“Several fallen blocks of sandstone have rubbed depressions that may have been ground out in the sharpening of tools. There have been many dates of inscriptions, and each new generation has unscrupulously run its lines over the pictures already made. Upon the best protected surfaces, as well as the most exposed, there are drawings dimmed beyond restoration and others distinct. The period during which the work accumulated was longer by far than the time which has passed since the last. Some fallen blocks cover etchings on the wall, and are themselves etched.

“Colors are preserved only where there is almost complete shelter from rain. In two places the holes worn in the rock by swaying branches impinge on etchings, but the trees themselves have disappeared. Some etchings are left high and dry by a diminishing talus (15-20 feet), but I saw none partly buried by an increasing talus (except in the case of the fallen block already mentioned).

“The painted circles are exceedingly accurate, and it seems incredible that they were made without the use of a radius.”

In the collection contributed by Mr. Gilbert there are at least fifteen series or groups of figures, most of which consist of the human form (from the simplest to the most complex style of drawing), animals, either singly or in long files, as if driven, bird tracks, human feet and hands, etc. There are also circles, parallel lines, and waving or undulating lines, spots, and other unintelligible characters.

Mr. Gilbert also reports the discovery, in 1883, of a great number of pictographs, chiefly in color, though some are etched, in a cañon of the Book Cliff, containing Thompson’s spring, about 4 miles north of Thompson’s station, on the Denver and Colorado Railroad, Utah.

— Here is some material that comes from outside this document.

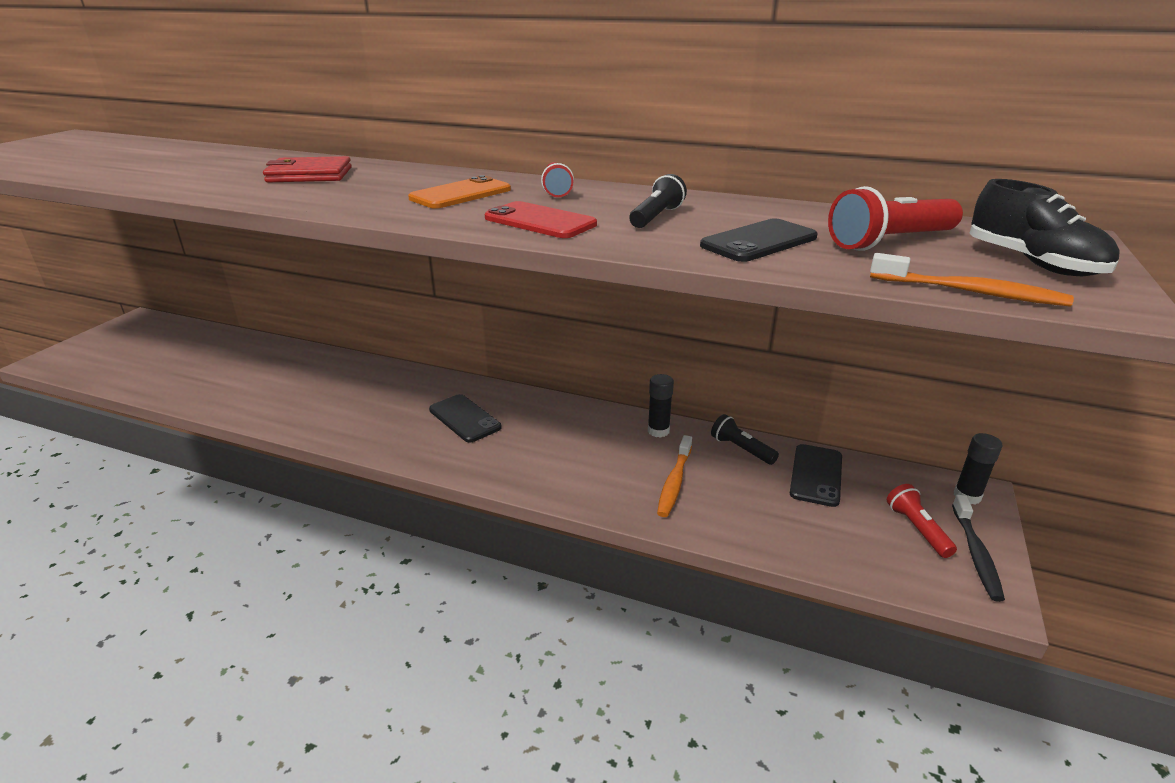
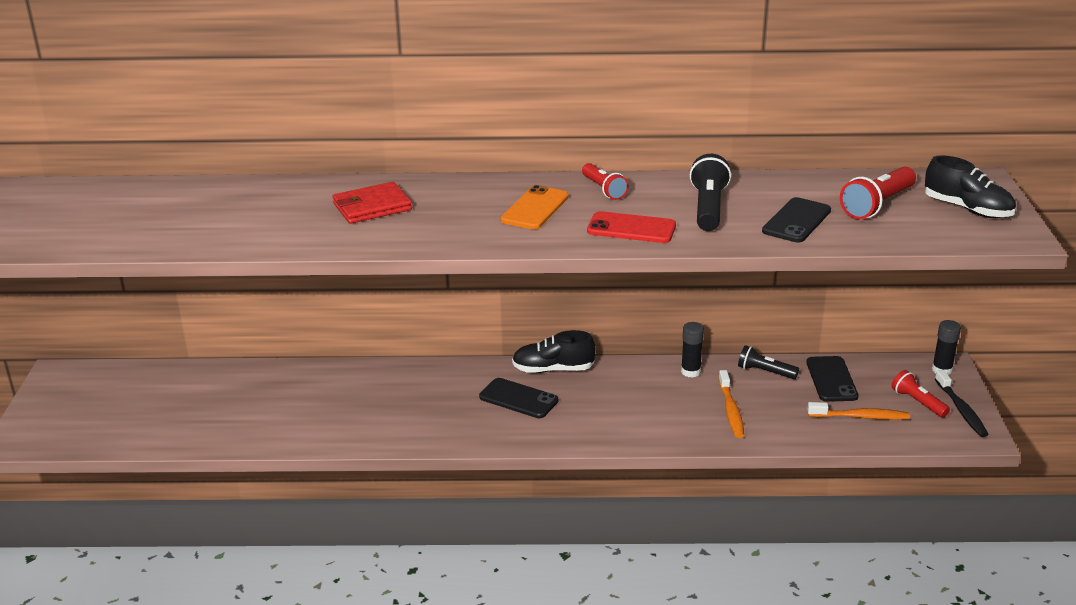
camera: 20 degrees left, 0 degrees up
black flashlight [629,174,687,228] -> black flashlight [690,154,731,231], size x1.52
orange toothbrush [870,253,1074,306] -> orange toothbrush moved to [807,402,910,420]
none -> black shoe [512,330,595,373]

Collections of drawings of pictographs at Black Rock spring, on Beaver Creek, north of Milford, Utah, have been furnished by Mr. Gilbert. A number of fallen blocks of basalt, at a low escarpment, are filled with etchings upon the vertical faces. The characters are generally of an “unintelligible” nature, though the human figure is drawn in complex forms. Foot-prints, circles, etc., also abound.

Mr. I. C. Russell, of the United States Geological Survey, furnished rude drawings of pictographs at Black Rock spring, Utah (see Figure 153). Mr. Gilbert Thompson, of the United States Geological Survey, also discovered pictographs at Fool Creek Cañon, Utah (see Figure 154). Both of those figures are on page [230].

ROCK CARVINGS IN COLORADO.

Captain E. L. Berthoud furnished to the Kansas City Review of Science and Industry, VII, 1883, No. 8, pp. 489, 490, the following:

The place is 20 miles southeast of Rio Del Norte, at the entrance of the cañon of the Piedra Pintada (Painted Rock) Creek. The carvings are found on the right of the cañon, or valley, and upon volcanic rocks. They bear the marks of age and are cut in, not painted, as is still done by the Utes everywhere. They are found for a quarter of a mile along the north wall of the cañon, on the ranches of W. M. Maguire and F. T. Hudson, and consist of all manner of pictures, symbols, and hieroglyphics done by artists whose memory even tradition does not now preserve. The fact that these are carvings, done upon such hard rock merits them with additional interest, as they are quite distinct from the carvings I saw in New Mexico and Arizona on soft sand-stone. Though some of them are evidently of much greater antiquity than others, yet all are ancient, the Utes admitting them to have been old when their fathers conquered the country.